**TASK REQUIREMENTS**
Going from the top of the listing below to the line that holds "frågor och be om klargöranden är alltid", reproduce each line exactly; no pictures.

DATA SHOWN below:

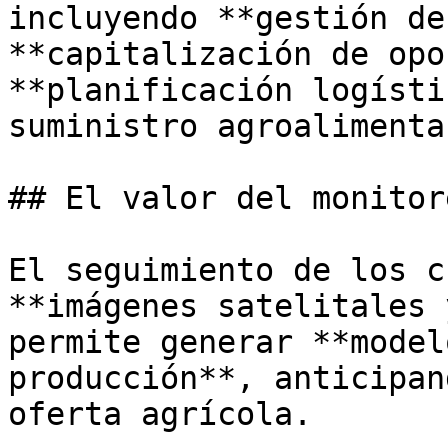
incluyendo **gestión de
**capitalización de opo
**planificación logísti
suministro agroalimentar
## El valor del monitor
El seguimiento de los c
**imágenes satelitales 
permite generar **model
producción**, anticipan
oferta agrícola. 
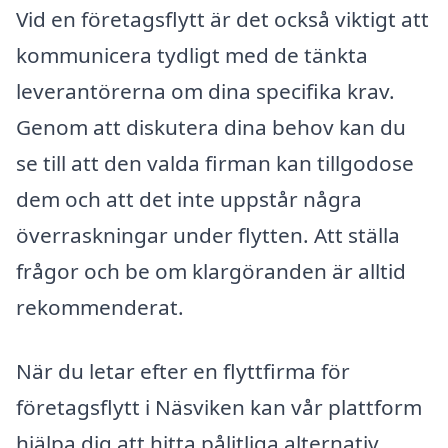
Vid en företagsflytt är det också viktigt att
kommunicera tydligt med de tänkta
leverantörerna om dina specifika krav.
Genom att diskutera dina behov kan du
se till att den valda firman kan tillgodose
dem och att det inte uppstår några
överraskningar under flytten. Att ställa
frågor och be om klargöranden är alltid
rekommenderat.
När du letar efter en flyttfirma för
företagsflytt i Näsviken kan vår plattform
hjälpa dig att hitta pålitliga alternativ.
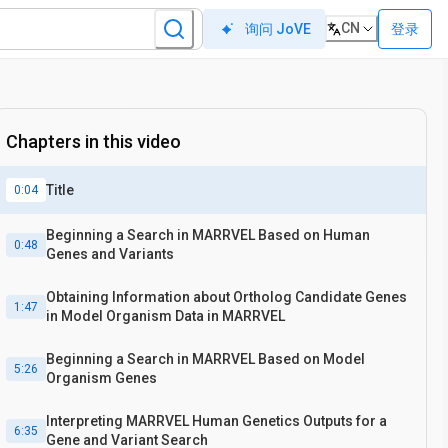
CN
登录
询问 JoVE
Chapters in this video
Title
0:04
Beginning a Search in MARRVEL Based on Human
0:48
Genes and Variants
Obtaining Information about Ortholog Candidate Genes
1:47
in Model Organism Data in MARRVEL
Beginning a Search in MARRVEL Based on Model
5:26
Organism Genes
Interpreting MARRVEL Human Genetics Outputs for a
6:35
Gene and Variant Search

End of DATA SHOWN.

**REPLY TO THE EXERCISE**
incluyendo **gestión de
**capitalización de opo
**planificación logísti
suministro agroalimentar
## El valor del monitor
El seguimiento de los c
**imágenes satelitales 
permite generar **model
producción**, anticipan
oferta agrícola. 
Vid en företagsflytt är det också viktigt att
kommunicera tydligt med de tänkta
leverantörerna om dina specifika krav.
Genom att diskutera dina behov kan du
se till att den valda firman kan tillgodose
dem och att det inte uppstår några
överraskningar under flytten. Att ställa
frågor och be om klargöranden är alltid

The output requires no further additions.